Xabi Tudela/Courtesy of the artist
Jace Clayton, a.k.a. DJ Rupture.
Jace Clayton, a.k.a. DJ Rupture. Xabi Tudela/Courtesy of the artist
When you hear a song on the radio today, there's a good chance that song was made using a computer. There's also a good chance that it was made using Western music software like, say, Ableton Live.
That makes sense, of course, for Western musicians, who are used to things like a 4/4 time signature and a 12-tone scale. But Eastern musicians unfamiliar with these defaults might have some issues. Now, a piece of software called Sufi Plug Ins is offering a solution.
A plug-in is a little program that adds abilities to a larger software application, like a video player or a synthesizer. Sufi Plug Ins is a package of such programs that work with Ableton Live, a commonly used music production software. The Sufi Plug Ins include four synthesizers, a drone instrument and a drum machine.
Sufi Plug Ins were created by Jace Clayton, also known as DJ Rupture. Clayton is based in New York, where he works as a freelance music writer and composer. He has DJed in a band with Norah Jones, lectured at Harvard University and hosted his own radio show on WFMU. He runs a record label called Dutty Arts, and some of his work takes him to other countries. He says he came up with the idea for Sufi Plug Ins while making music in Barcelona.
"Spain has a really active community of Moroccan musicians, and I was making music with a violinist named Abdelhak Rahal," Clayton says. "When I sat down and opened up my program, it defaults to a 4/4 beat and structures which to me are really obvious ... but for him was not the default, and so that really got me thinking about alternate paths through sound."
In addition to rhythm, his software was not compatible with Eastern melodies. When a musician sits down to use Ableton, oftentimes they'll compose by playing a physical instrument connected to the computer. That instrument is often a keyboard, which is literally a physical layout of a Western twelve tone scale. Clayton's program allows the user to modify the notes played by that keyboard. Four of the plug ins let musicians play a maqam, which Clayton says, is sort of like an Eastern scale.

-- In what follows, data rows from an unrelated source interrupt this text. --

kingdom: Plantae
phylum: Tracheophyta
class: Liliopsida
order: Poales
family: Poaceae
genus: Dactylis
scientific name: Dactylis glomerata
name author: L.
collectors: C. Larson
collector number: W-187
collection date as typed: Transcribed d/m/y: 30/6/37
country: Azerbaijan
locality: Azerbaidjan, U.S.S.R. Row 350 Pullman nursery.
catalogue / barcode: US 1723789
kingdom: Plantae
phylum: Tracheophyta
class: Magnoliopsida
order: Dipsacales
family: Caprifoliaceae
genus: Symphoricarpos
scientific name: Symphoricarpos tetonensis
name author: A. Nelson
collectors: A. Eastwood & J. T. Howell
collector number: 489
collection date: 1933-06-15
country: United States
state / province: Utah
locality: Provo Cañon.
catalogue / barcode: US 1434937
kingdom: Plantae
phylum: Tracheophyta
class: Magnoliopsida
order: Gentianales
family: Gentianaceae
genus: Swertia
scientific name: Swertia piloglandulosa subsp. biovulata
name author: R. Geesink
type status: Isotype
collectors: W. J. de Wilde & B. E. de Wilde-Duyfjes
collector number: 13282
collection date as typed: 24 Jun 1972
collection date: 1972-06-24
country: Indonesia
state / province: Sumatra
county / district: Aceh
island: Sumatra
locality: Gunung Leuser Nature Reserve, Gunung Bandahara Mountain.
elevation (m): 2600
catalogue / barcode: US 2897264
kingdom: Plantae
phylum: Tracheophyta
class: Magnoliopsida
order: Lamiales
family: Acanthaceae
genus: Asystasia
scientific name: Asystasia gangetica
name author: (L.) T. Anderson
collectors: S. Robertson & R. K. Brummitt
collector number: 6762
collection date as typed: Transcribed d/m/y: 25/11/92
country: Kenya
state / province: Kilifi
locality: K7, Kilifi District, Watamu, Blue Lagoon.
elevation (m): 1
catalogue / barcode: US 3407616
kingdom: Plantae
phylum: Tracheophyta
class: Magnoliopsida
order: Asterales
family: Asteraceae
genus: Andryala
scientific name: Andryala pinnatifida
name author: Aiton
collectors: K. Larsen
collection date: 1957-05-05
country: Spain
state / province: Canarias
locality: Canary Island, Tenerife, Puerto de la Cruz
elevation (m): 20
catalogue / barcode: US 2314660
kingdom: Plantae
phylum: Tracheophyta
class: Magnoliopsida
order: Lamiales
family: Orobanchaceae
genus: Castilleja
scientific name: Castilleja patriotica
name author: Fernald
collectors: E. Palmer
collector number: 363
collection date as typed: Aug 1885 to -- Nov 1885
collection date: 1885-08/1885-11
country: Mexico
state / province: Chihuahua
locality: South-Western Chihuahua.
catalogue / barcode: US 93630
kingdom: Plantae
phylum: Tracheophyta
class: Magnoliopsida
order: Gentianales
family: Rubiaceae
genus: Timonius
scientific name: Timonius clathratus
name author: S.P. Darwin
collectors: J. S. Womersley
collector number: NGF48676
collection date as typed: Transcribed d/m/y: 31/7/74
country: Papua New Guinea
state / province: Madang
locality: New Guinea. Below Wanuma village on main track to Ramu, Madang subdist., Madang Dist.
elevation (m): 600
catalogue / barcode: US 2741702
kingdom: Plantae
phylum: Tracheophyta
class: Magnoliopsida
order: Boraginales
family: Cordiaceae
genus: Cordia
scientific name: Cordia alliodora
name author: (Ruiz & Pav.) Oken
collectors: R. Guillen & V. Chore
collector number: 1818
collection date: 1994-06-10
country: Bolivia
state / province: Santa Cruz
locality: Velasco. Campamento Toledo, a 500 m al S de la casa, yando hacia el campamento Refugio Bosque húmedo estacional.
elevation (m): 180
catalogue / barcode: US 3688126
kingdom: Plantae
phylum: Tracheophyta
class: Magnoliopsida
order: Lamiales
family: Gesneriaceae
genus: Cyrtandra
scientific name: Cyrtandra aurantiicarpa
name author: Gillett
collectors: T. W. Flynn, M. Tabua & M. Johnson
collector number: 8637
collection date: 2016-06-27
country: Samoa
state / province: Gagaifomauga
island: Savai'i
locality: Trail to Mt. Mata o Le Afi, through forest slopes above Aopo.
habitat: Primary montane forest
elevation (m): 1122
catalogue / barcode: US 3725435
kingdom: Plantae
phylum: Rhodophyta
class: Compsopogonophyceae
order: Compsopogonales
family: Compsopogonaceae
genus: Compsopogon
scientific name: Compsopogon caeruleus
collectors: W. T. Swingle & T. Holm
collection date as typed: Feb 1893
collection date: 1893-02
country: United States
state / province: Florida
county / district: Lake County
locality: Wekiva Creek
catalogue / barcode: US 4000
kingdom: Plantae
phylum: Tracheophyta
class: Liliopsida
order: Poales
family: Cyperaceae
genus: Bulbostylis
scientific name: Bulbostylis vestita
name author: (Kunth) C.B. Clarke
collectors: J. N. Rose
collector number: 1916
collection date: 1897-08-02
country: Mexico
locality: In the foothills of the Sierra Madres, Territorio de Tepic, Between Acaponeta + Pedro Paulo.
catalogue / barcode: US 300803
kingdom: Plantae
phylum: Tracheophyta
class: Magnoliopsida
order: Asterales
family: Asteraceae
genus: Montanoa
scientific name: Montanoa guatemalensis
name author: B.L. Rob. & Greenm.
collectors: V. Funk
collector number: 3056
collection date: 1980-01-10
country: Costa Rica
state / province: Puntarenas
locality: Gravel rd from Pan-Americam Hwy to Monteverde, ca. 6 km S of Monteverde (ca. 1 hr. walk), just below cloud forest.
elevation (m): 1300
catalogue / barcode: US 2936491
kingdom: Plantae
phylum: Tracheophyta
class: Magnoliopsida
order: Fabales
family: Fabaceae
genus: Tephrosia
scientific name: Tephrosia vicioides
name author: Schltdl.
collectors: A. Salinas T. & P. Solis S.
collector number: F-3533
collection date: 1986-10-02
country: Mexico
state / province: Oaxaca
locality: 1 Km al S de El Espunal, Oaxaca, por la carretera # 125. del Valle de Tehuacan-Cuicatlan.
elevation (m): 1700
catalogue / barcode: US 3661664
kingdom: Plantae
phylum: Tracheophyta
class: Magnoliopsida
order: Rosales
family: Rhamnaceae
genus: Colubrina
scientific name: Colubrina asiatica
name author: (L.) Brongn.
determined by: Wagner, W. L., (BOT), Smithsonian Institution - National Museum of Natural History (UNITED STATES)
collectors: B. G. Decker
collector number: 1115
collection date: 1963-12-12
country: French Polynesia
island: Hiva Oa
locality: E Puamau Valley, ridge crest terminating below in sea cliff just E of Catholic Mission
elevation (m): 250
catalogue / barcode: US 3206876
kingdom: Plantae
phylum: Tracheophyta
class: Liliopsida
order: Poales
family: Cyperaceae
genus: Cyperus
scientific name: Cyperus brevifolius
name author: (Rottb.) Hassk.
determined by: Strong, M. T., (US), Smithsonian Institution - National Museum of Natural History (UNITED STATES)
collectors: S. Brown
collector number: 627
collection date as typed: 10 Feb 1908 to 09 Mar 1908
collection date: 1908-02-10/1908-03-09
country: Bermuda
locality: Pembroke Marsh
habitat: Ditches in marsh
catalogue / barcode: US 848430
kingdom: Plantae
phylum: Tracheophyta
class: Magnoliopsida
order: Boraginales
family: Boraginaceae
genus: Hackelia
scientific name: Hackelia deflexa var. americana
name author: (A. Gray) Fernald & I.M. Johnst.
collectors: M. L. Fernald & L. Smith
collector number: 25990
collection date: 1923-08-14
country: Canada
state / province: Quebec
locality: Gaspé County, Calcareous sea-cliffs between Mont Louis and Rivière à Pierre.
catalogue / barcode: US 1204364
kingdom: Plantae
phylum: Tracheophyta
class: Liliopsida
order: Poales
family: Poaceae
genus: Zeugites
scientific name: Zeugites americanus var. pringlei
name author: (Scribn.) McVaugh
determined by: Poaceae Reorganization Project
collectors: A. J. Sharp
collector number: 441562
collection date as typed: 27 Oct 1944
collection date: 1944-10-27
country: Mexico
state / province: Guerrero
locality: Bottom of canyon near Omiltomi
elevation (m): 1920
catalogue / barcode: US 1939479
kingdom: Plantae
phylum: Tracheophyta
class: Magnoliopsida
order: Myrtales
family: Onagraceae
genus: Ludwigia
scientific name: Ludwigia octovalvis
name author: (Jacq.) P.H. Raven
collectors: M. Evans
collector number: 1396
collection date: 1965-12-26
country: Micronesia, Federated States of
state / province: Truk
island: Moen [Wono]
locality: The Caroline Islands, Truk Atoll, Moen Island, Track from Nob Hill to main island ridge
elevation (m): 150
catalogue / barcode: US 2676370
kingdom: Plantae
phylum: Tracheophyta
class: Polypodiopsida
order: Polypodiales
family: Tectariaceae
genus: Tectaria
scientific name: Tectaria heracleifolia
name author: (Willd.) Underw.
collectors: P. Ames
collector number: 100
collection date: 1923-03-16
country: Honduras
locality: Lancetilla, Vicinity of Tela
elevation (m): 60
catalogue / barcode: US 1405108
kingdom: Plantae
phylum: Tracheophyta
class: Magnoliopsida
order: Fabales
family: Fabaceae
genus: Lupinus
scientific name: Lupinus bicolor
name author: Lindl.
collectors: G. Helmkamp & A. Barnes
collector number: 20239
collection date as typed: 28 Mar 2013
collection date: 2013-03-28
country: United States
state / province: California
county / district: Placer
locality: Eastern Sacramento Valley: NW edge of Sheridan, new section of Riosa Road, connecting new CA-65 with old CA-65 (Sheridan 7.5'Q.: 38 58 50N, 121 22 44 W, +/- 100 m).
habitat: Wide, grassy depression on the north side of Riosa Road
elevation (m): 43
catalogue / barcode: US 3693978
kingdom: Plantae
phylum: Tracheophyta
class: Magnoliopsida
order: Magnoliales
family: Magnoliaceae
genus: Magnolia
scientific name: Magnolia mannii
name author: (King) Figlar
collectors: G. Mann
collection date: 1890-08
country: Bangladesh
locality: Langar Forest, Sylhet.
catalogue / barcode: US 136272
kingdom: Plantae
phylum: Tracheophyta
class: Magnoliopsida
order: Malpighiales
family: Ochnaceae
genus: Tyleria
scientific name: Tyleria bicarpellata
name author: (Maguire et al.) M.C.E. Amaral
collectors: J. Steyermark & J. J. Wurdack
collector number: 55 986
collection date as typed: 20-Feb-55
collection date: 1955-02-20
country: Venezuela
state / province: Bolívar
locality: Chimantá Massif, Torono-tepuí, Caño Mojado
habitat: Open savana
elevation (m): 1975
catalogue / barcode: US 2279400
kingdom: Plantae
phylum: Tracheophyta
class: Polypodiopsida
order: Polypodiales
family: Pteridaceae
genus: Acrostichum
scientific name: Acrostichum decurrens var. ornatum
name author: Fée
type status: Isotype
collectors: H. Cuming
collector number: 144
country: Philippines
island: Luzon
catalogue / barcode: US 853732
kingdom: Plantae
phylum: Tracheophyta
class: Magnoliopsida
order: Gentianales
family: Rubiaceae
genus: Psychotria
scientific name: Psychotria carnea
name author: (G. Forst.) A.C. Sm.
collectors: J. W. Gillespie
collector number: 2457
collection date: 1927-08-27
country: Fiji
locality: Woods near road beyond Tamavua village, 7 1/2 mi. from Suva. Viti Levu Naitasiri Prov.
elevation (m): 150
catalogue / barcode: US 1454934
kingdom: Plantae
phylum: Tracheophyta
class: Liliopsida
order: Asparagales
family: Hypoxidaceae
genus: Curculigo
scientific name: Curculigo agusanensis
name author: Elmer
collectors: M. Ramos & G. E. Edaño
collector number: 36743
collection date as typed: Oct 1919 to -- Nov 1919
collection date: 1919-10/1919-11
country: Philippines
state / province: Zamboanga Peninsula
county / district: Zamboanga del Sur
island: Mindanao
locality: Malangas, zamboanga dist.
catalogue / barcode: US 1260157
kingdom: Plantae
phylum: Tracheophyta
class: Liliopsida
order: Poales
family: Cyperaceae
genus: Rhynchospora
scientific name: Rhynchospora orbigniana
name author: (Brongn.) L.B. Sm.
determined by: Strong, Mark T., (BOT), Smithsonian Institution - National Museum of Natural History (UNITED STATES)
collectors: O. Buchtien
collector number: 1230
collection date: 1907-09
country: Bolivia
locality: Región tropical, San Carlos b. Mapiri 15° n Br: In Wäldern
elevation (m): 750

"It is a scale insofar as it's a group of notes with a specific tuning, but in a way its more than a scale. It's like not only the notes you play, but a way in which the notes relate to each other and even a history of songs that have moved though these notes," he explains. "So in a way it's a huge philosophical concept."
One maqam, for example, is used for love songs.
"But for the software I had to interpret [a maqam] in its most basic level which is: OK, this is a series of notes you can play," Clayton says.
Clayton has his friend Amy Zhang demonstrate by playing C Major scale on a keyboard running into his computer. Then he switches on a plug in labeled "Khomasi."
"The difference is about two notes," he says. "On a piano they'd be tuned to notes in between the notes of a piano, so they're called quarter tones."
What you see on the screen is an array of knobs and buttons that allow a user to change the timbre of the notes. All of the labels on the plug ins are in a North African script called neo-Tifinaght. Sufi poetry pops up when you scroll your mouse over one of the knobs. Bill Bowen, the programmer for Sufi Plug Ins, says creating a unique user experience was as important to the project as building functional instruments.
"The attraction of most software is that it appeals to a user's conventional understanding of what it should do," Bowen says. "Whereas this software
challenges the user to turn all the knobs and hear all the sounds because it's not a conventional type of interface."
Classically-trained pianist Amy Zhang has toyed around with of these plug ins for a couple of months; she's studied Western classical music since she was a kid.
"I'm starting to use some of the drawings and some of the poetry, some of the scripts, and trying to kind of remember sort of the effects that they're creating and I'm finding once I'm doing this that I also begin describing it in the way that the poetry evokes it," she says.
For Clayton, that's the hope: that musicians will think differently about music, where it comes from and how it's "supposed" to sound.
"As much as it is a tool which many people are now using, I want it to kind of operate more like an art piece, which is to create questions," he says.
Here's one: Say the son of a muezzin is working all day on a new song. How will he hear the call to prayer over the music in his headphones? Included in the Sufi Plug Ins pack is a program called Devotion, which uses geolocation to automatically lower the volume of your computer five times a day.
Clayton has a few questions of his own. Soon, he plans on spending a few weeks in Cairo with young musicians, to see how the next round of plug ins might best suit their needs.